La Nation

n. 7 avril 1891

 

Bernard Lazare

 

L'auteur de ce livre a voulu garder l'anonyme, et ne pas livrer son nom à la première œuvre parue. Cependant, malgré cet incognito, on peut conclure que celui qui écrivit ces pages est un jeune homme. Il est certes à l'âge où encore embarrassé de réminiscences classiques, encombré des métaphysiques diverses, empli du souvenir des poètes et des écrivains lus, on veut en extraire la substance, et l'accumuler dans le poème ou le roman que l'on conçoit.

Ce désir aboutit fatalement à une incohérence de composition, à un abus de citations, à un entassement excessif de sentences et de dissertations sur des sujets divers. Peu importe cependant, car la joie de trouver, en un temps d'ignorance, un esprit curieux de tout, fait passer sur des inexpériences, sur des banalités philosophiques qui tiennent à un manque de maturité : et si sous le compilateur on trouve, malgré tout, un esprit curieux, on n'a plus, ces réflexions faites, qu'à manifester pour lui sa sympathie.

Les Cahiers d'André Walter sont conçus sous la forme autobiographique, forme chère à Barrès, comme elle fut chère jadis à Benjamin Constant et à Stendhal, à Sainte-Beuve et à Senancour. Si l'on tient à rattacher ce roman à une école, celle des psychologues lui convient parfaitement, et l'auteur ne me saura pas mauvais gré de l’y mettre, à côté du subtil écrivain d'Un Homme libre.

L'histoire : simple. André Walter, jeune homme élevé dans des principes religieux très stricts, mais qui, étant donné son protestantisme, n'excluaient pas des études métaphysiques, se retire en Bretagne à la mort de sa mère. Un amour auquel il renonce, pour satisfaire les volontés de la mourante, et aussi le désir de réaliser une œuvre qui depuis longtemps le hantait, le déterminent à cette solitude.

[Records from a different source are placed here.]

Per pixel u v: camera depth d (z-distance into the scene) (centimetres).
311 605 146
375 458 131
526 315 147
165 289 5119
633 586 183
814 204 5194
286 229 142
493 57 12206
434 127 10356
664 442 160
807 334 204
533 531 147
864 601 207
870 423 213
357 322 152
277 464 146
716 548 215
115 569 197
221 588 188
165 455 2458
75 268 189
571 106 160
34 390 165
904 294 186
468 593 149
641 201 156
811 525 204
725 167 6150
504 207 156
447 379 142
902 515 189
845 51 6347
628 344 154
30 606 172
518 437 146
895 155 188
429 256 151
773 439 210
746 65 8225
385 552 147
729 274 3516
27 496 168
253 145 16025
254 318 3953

Il laisse son cœur pleurer sur les jours enfuis, se remémorant les bonnes et les mauvaises heures. Ces rétrospectives confidences occupent la première partie du volume : « Le Cahier blanc », symbole sans doute du bonheur dissipé.

La seconde partie, « Le Cahier noir », dit les angoisses de la solitude, les douleurs de la séparation, qui devient bientôt définitive. Emmanuèle meurt. A ces désolations se mêlent les luttes contre l'idée, le combat avec l'œuvre, un roman qui doit résumer la lutte de l'ange et de la bête, de l'âme et de la chair, et la folie d'André Walter arrête le livre.

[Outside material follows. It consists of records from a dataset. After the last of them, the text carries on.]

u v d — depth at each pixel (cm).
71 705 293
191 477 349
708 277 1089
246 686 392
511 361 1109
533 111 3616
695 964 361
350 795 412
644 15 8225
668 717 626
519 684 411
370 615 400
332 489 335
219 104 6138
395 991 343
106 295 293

Il trouve à ce livre des qualités logiques, mais non des qualités artistiques. L'auteur appartient à cette catégorie des êtres abstraits, qui sont impuissants à évoquer un songe par la beauté des images, par la splendeur des métaphores. Il disserte, il ne crie pas, quand il veut rendre un état par trop concret de son esprit, quand il désire souligner un paysage, il s'arrête brusquement, et une citation de Verlaine, ou de Flaubert, ou de tel autre, supplée à ce qu'on devrait attendre de lui.

Ce procédé me paraît peu sûr, il est, en tout cas, d'un effet médiocre; cette méthode, qui peut être heureuse dans la critique, ne sied pas à une œuvre d'art, et si je lis un livre, c'est dans l'espoir d'y trouver des images neuves et non pas de trouver des fragments connus de poètes et de prosateurs célèbres ; une anthologie remplirait le même office.

De même, si des indications métaphysiques pourraient me plaire, des dissertations sur Spinoza et Schopenhauer m'agréent moins quand elles ne se trouvent pas dans la Revue philosophique.

Cette tendance à substituer les autres à soi-même est fâcheuse, car elle indique un regrettable état d'esprit, et une organisation peu artistique.

Bien des choses curieuses se trouvent cependant dans Les Cahiers d'André Walter, et ce livre est l'œuvre d'un être intéressant et spécial, on y découvre des influences multiples, des élévations que le disciple a exagérées : mais de tout cela on peut se dégager et malgré tout, ces pages sont dignes de très haute estime, et attestent une intellectualité supérieure.